Etika KlinikPembuatan keputusan etik, terutama dalam situasi klinis dapat juga dilakukan dengan pendekatan yang berbeda dengan pendekatan kaidah dasar moral. Jonsen, Siegler, dan Winslade (2002) mengembangkan teori etik yang menggunakan 4 topik yang essensial dalam pelayanan klinik, yaitu:

1. Medical indocation

2. Patient preferrences

3. Quality of life

4. Contextual features

Dalam topik medical indication dimasukkan semua prosedur diagnostik dan terapi yang sesuai untuk mengevaluasi keadaan pasien dan mengobatinya. Penilain aspek indikasi medis ini ditinjau dari sisi etiknya, terutama menggunakan kaidah beneficence dan non-maleficence.

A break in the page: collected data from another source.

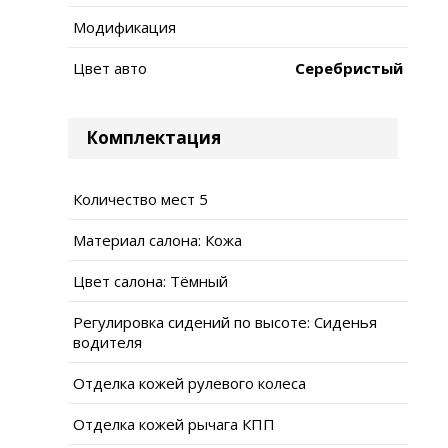
Модификация
Цвет авто
Серебристый
Комплектация
Количество мест 5
Материал салона: Кожа
Цвет салона: Тёмный
Регулировка сидений по высоте: Сиденья
водителя
Отделка кожей рулевого колеса
Отделка кожей рычага КПП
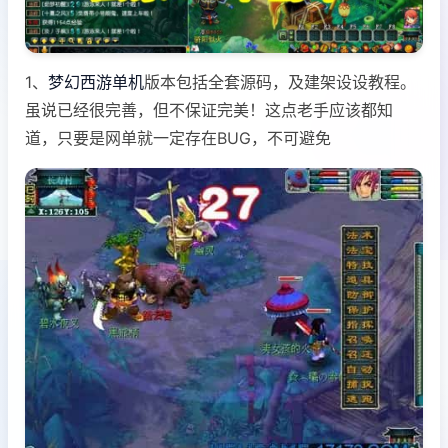
1、
梦幻西游单机
版本包括全套源码，及建架设设教程。
虽说已经很完善，但不保证完美！这点老手应该都知
道，只要是网单就一定存在BUG，不可避免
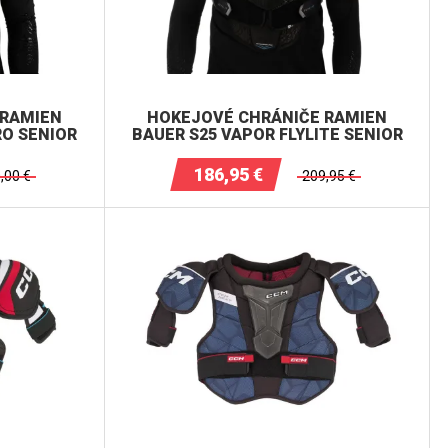
 RAMIEN
HOKEJOVÉ CHRÁNIČE RAMIEN
RO SENIOR
BAUER S25 VAPOR FLYLITE SENIOR
186,95
€
,00
€
209,95
€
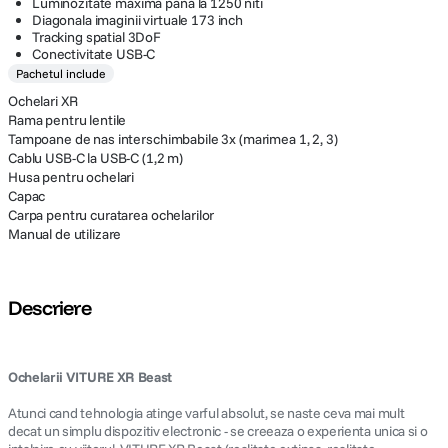
Luminozitate maxima pana la 1250 niti
Diagonala imaginii virtuale 173 inch
Tracking spatial 3DoF
Conectivitate USB-C
Pachetul include
Ochelari XR
Rama pentru lentile
Tampoane de nas interschimbabile 3x (marimea 1, 2, 3)
Cablu USB-C la USB-C (1,2 m)
Husa pentru ochelari
Capac
Carpa pentru curatarea ochelarilor
Manual de utilizare
Descriere
Ochelarii VITURE XR Beast
Atunci cand tehnologia atinge varful absolut, se naste ceva mai mult
decat un simplu dispozitiv electronic - se creeaza o experienta unica si o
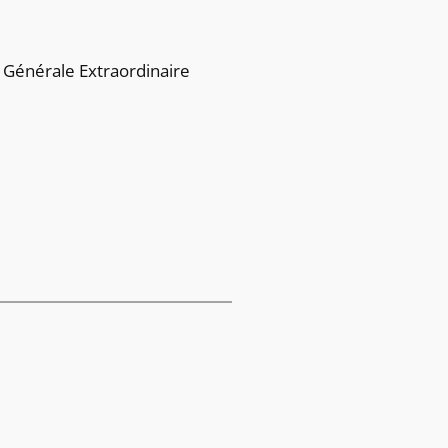
e Générale Extraordinaire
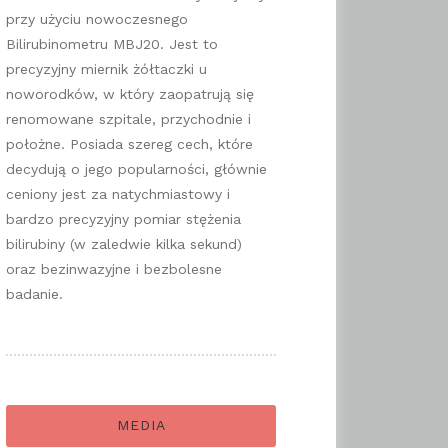
przy użyciu nowoczesnego
Bilirubinometru MBJ20. Jest to
precyzyjny miernik żółtaczki u
noworodków, w który zaopatrują się
renomowane szpitale, przychodnie i
położne. Posiada szereg cech, które
decydują o jego popularności, głównie
ceniony jest za natychmiastowy i
bardzo precyzyjny pomiar stężenia
bilirubiny (w zaledwie kilka sekund)
oraz bezinwazyjne i bezbolesne
badanie.
MEDIA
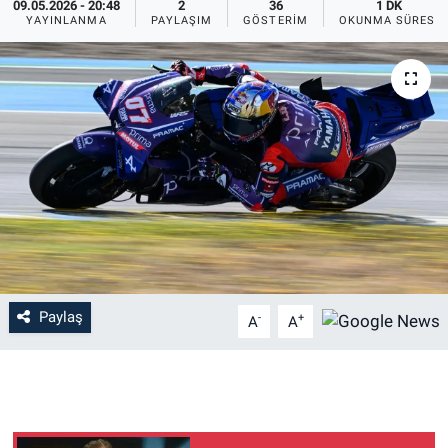
09.05.2026 - 20:48
2
36
1 DK
YAYINLANMA
PAYLAŞIM
GÖSTERIM
OKUNMA SÜRESI
Paylaş
-
+
A
A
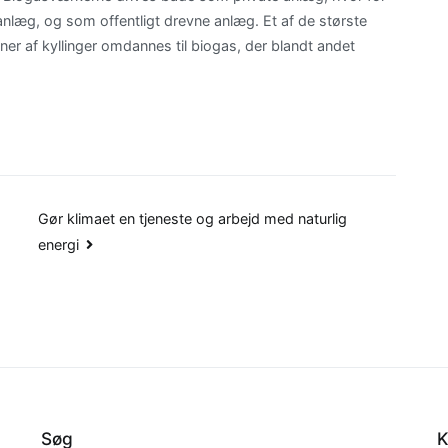
nlæg, og som offentligt drevne anlæg. Et af de største
ner af kyllinger omdannes til biogas, der blandt andet
Gør klimaet en tjeneste og arbejd med naturlig
energi
Søg
K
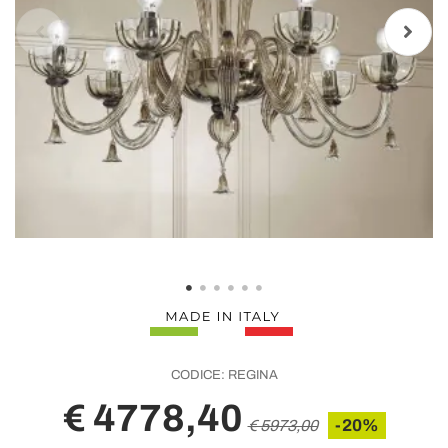
CODICE:
REGINA
€ 4778,40
-20%
€ 5973,00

Pada topik patient preferences kita memperhatikan nilai (value) dan penilaian pasien tentang manfaat dan beban yang akan diterimanya, yang berarti cerminan kaidah otonomi. Topik quality of life merupakan aktualisasi salah satu tujuan kedokteran, yaitu memperbaiki, menjaga atau meningkatkan kualitas hidup insani. Dalam contextual features dibahas pertanyaan etik seputar aspek non medis yang mempenrgaruhi keputusan, seperti faktor keluarga, ekonomi, agama, budaya, kerahasiaan, alokasi sumber daya dan faktor hokum.